Demand for homes on the water is driving buyers to demolish older houses in Sarasota neighborhoods.
As a custom homebuilder in a community that attracts affluent buyers, Ricky Perrone is used to tearing down expensive waterfront houses to make way for new construction.
Still, a recent project in the Harbor Acres neighborhood surprised even him. A client purchased the property at 1233 Hillview Drive for $9.85 million and demolished the 1990 home valued at more than $1 million in 2018, according to the Sarasota County Property Appraiser.
The home hadn’t even been on the market. The buyer reached out to the homeowner and made an offer that couldn’t be refused. Such is the demand for waterfront residential property in Sarasota at the moment, Perrone said.
Perrone Construction has specialized in building waterfront homes for nearly 40 years, so the company is familiar with the ebbs and flows of the market. For the past few years, however, Perrone has found his clients have wound up almost exclusively tearing down old homes to move forward with their plans.
“It’s a supply and demand thing,” Perrone said. “There’s such scarcity of vacant waterfront land available, and even fewer of those properties are actually for sale at any given time.”
Why are the existing homes on these properties not up to the standards of interested buyers? Perrone and others attributed the phenomenon to changing trends in home design and the demands of those who can afford to buy waterfront property in Sarasota.
Perrone said many of his clients are looking for a second home and want something built to their preferences. He said houses built as recently as the 1990s can seem dated if they weren’t designed thoughtfully. As a result, buyers prefer to start from scratch.
Charles Totonis, a Realtor with Keller Williams, said the demand for new waterfront construction could be driven in part by activity happening elsewhere in the area, particularly downtown.
“Now that people are seeing the growth, seeing high-rises, seeing things selling at a fast pace, they say, ‘Here’s a great time; let’s buy waterfront,’” Totonis said.
He said some buyers want to tear down an older home because new design trends have emerged, such as the popularity of concepts including open floor plans.
Tina Biter, president of the Harbor Acres Community Association, said construction has been pretty much constant in the area since she moved in seven years ago. Other than gripes associated with construction, though, Biter thinks Harbor Acres residents are happy with the new homes.
“The ones they’re taking down, I think everybody’s thrilled about it,” Biter said.
The demolition of older homes has been a point of concern in other neighborhoods throughout the city, with some residents fearing the new construction alters the character of the place where they live. Erin DiFazio, a Realtor and a member of the Sarasota Alliance for Historic Preservation, said she attempts to educate her clients about the potential benefits of preserving a house.
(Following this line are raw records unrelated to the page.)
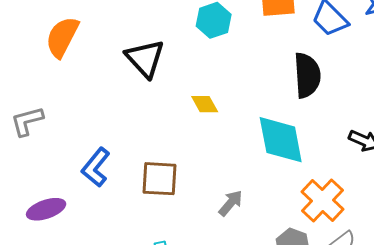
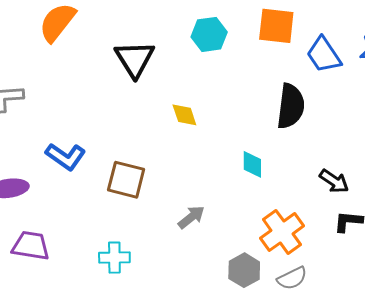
cyan diamond: (281, 140) -> (252, 164), size x0.5
blue L-shape: (96, 167) -> (66, 156), turned -105

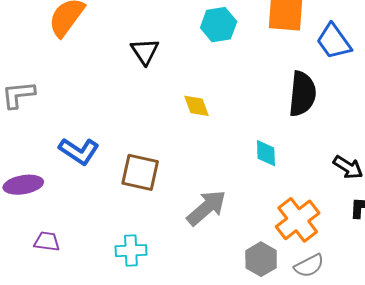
black triangle: (135, 59) -> (145, 51), size x0.7
gray arrow: (191, 217) -> (207, 208), size x1.5
purple trapezoid: (31, 246) -> (47, 241), size x0.7

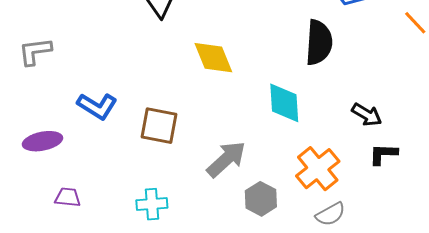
yellow diamond: (196, 106) -> (213, 58), size x1.5
cyan diamond: (266, 153) -> (284, 103), size x1.5
gray hexagon: (261, 259) -> (261, 199), moved

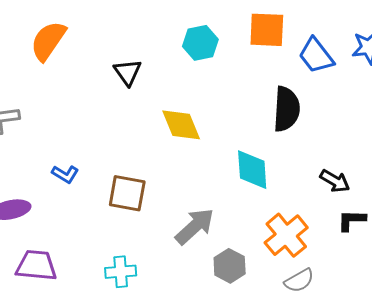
blue L-shape: (97, 106) -> (65, 174), size x0.7
purple trapezoid: (68, 197) -> (36, 266), size x1.6

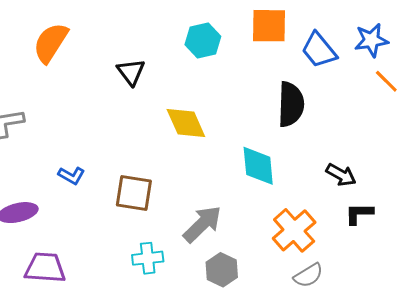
gray hexagon: (230, 266) -> (222, 270), moved
cyan cross: (121, 272) -> (148, 258), moved

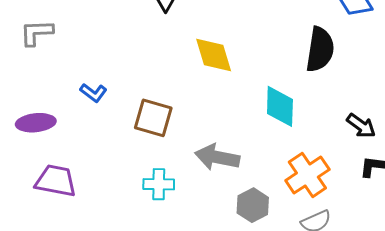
gray arrow: (202, 224) -> (217, 157), turned -132
gray hexagon: (222, 270) -> (253, 205), moved

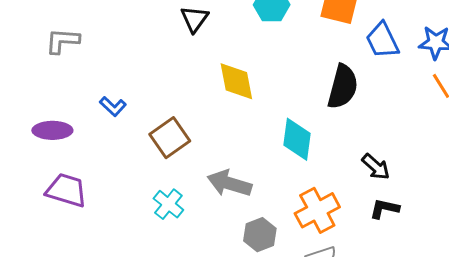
brown square: (153, 118) -> (170, 138), turned 33
cyan cross: (159, 184) -> (168, 204), turned 32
For historic homes, DiFazio said there are buyers interested in maintaining what’s already there. For other older properties, DiFazio tries to explain that remodeling might not be as costly as people fear — and that there are other expenses associated with demolition.
“There’s a lot of tie-ins between preservation and environmental sustainability,” DiFazio said. “It’s an incredibly wasteful practice to tear down perfectly good buildings and build new fine buildings.”
As long as there continues to be demand for new product on the waterfront, however, Perrone thinks the lack of vacant space means the teardowns will continue.
“This is pretty much the new norm,” Perrone said.